Phila.’s Green Task Force holding series of forums
Philadelphia Business Journal
July 3, 2009

Philadelphia Business Journal


Philadelphia’s Green Economy Task Force has formed some unusual alliances as it furthers its goal of creating thousands of green-collar jobs.

Almost 150 groups, ranging from technology companies to constructions firms to nonprofits, have worked with the task force so far.

“It’s a collaboration of unlikely bedfellows,” said Green Jobs Coordinator Kate Houstoun. “It’s kind of a tribute to the unique opportunity of the green economy. You need that spectrum because the green economy is broad. It requires a vast array of interests and talents.”

The task force is spending the summer learning how to use those talents. It is hosting a series of forums as part of its Emerging Industries Project that are aimed at developing working relationships with the various industries.

The first forum, held in early June, invited manufacturers to discuss how the city can help to facilitate green opportunities in their fields. In upcoming months, the task force will host representatives from the fields of construction, demolition and waste recycling.

Houstoun said that the Emerging Industries Project gives her agency a chance to listen to local groups and determine what it will take to make Philadelphia’s green economy successful.

“We can’t get anything done if we’re not listening to each other,” she said. “We have to work quickly to assess our needs.”
The task force was established in early 2008 following an inspirational speech by green jobs advocate and presidential adviser Van Jones.

“A lot of people were moved by his message,” Houstoun said. “They realized that committing to creating green jobs was a triple win: help the environment, create jobs and reduce the cost of living.”

A year-and-a-half later, the task force is reorganizing to accommodate its growth, forming a number of new committees.

For example, Diane Cornman-Levy, the executive director of the Greater Philadelphia Federation of Neighborhood Centers, will help foster youth involvement and education, a component the agency only recently began to address. She will also develop a job training program that uses the city’s coalition of community centers.

“Community centers are points of engagement for workers and employers,” she said.

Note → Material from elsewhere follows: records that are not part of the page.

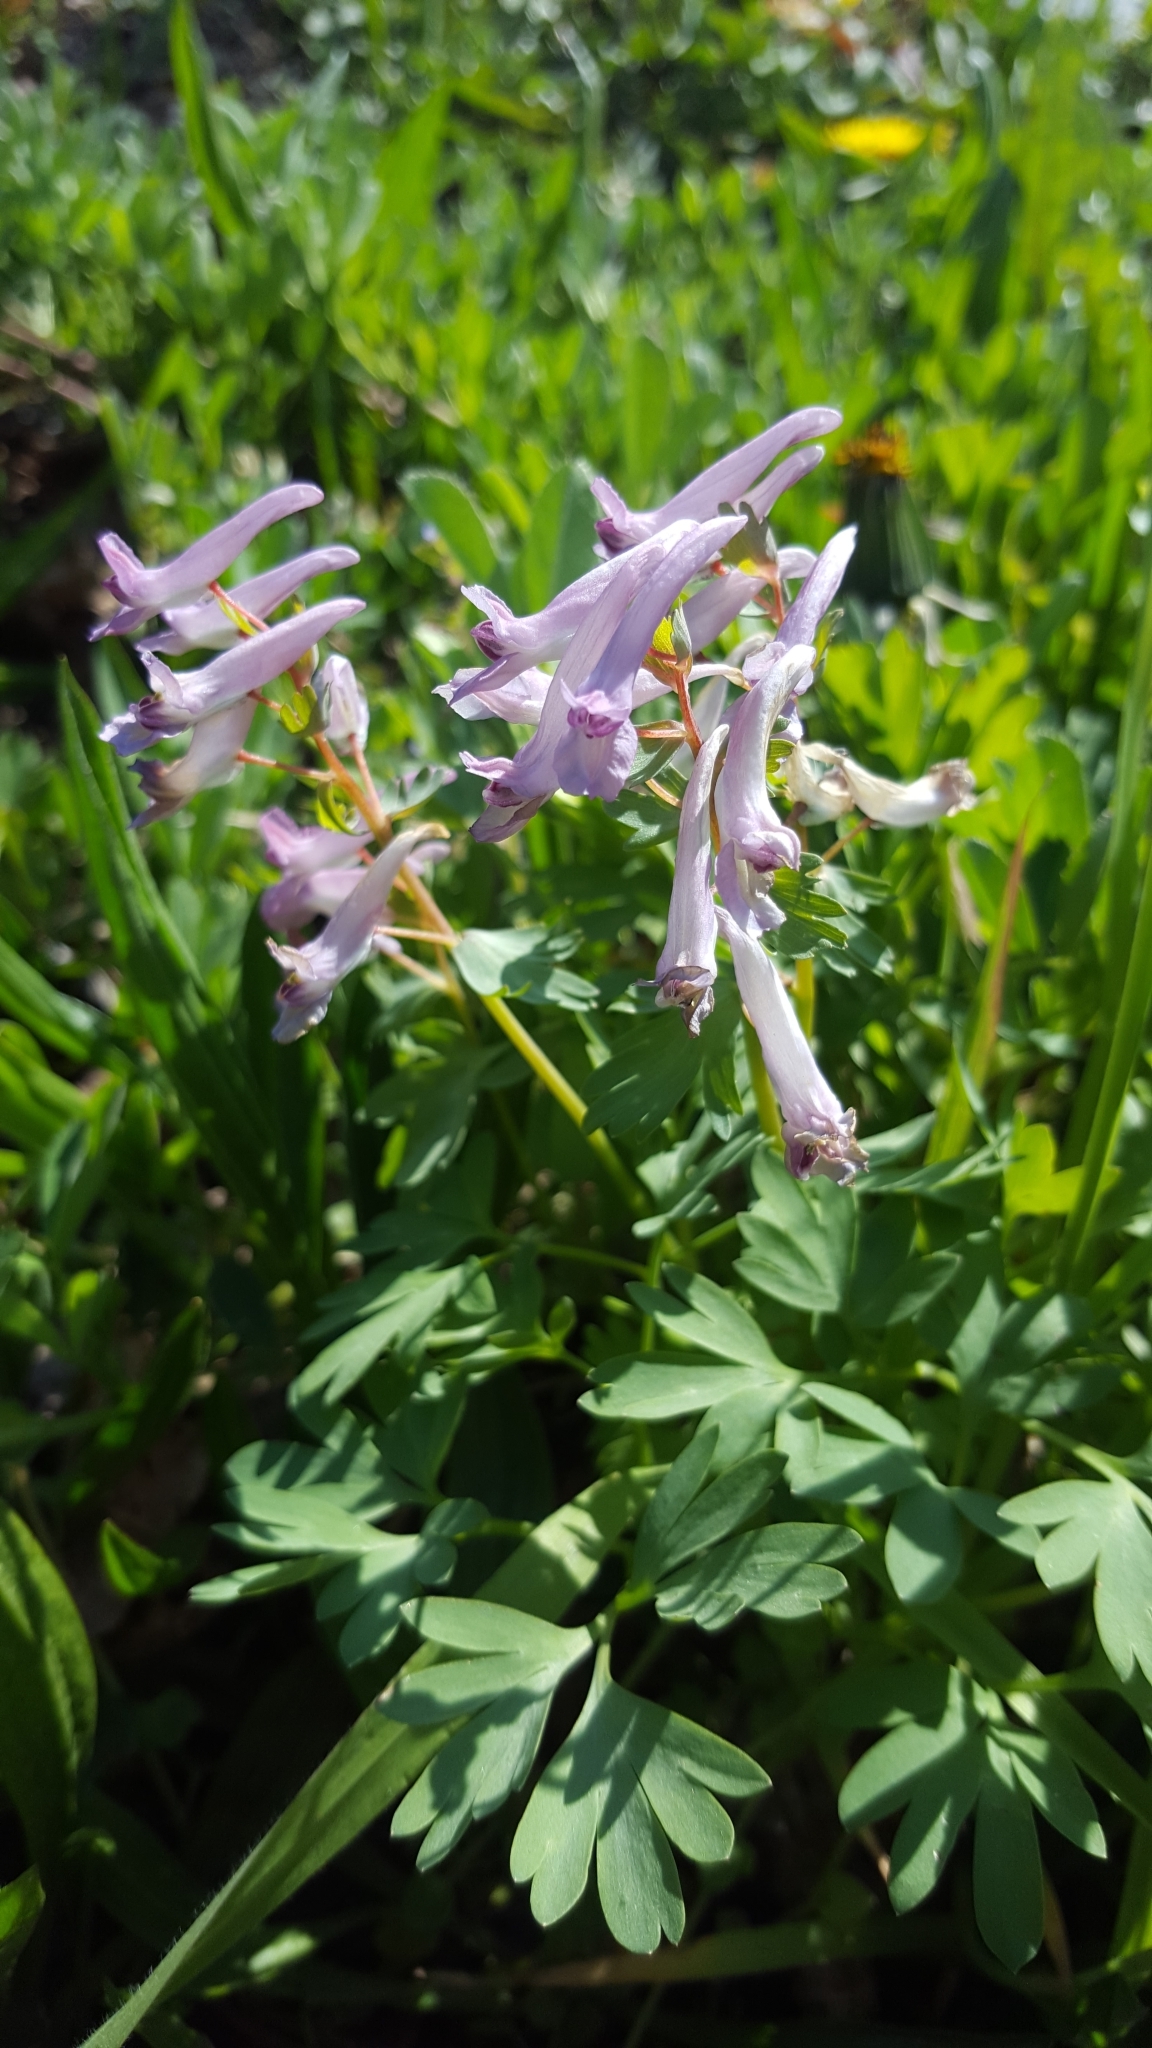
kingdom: Plantae
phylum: Tracheophyta
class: Magnoliopsida
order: Ranunculales
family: Papaveraceae
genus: Corydalis
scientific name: Corydalis solida
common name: Bird-in-a-bush
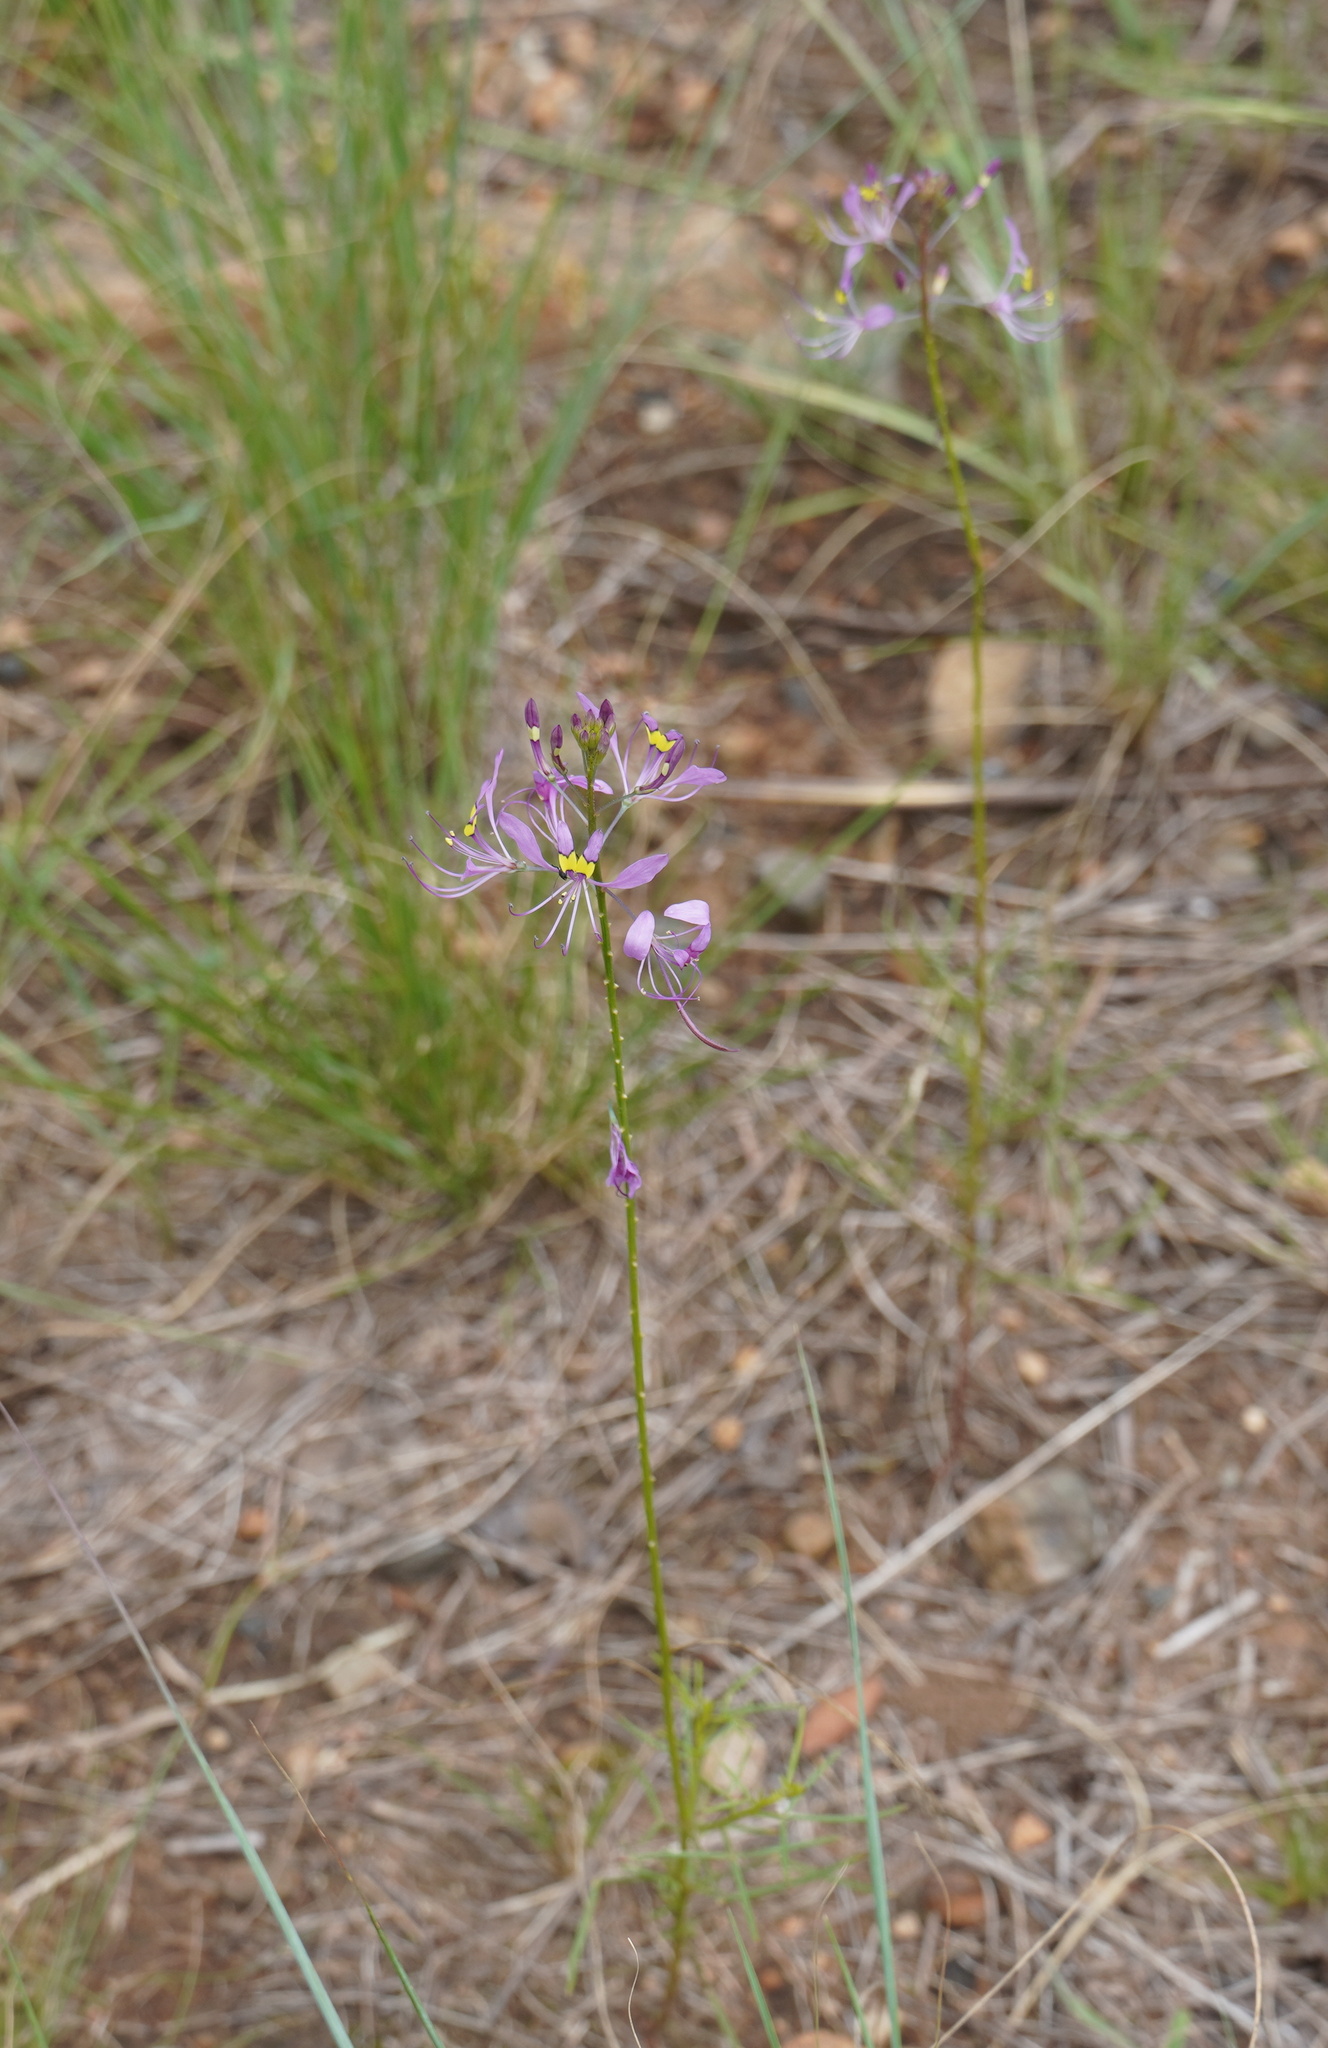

Houstoun said the task force’s busy summer should position it to begin helping unemployed workers by autumn. She is intent on meeting Philadelphia’s goal of doubling its number of green jobs by 2015.

“It’s been an incredible alignment of resources and political will,” Houstoun said. “We’re very focused.”

Clean on the roof


The Bridge Business Center in Bristol recently installed rooftop clean-energy system as part of its ongoing renovations.
Seven gas-fired micro-turbines will help to power the 50,000-square-foot building, which will house offices, classrooms and research facilities.

The project was one of the first in the area to receive funding from the federal American Recovery and Reinvestment Act. The additions were paid for with a $1 million grant from the Pennsylvania Energy Development Authority.

Additional energy-saving installations planned for the building include an electric chiller, absorption chiller and a cooling tower.

Keystone Redevelopment Group, the center’s developer, predicts that the turbines will create more than $2 million in energy savings over a 10-year period.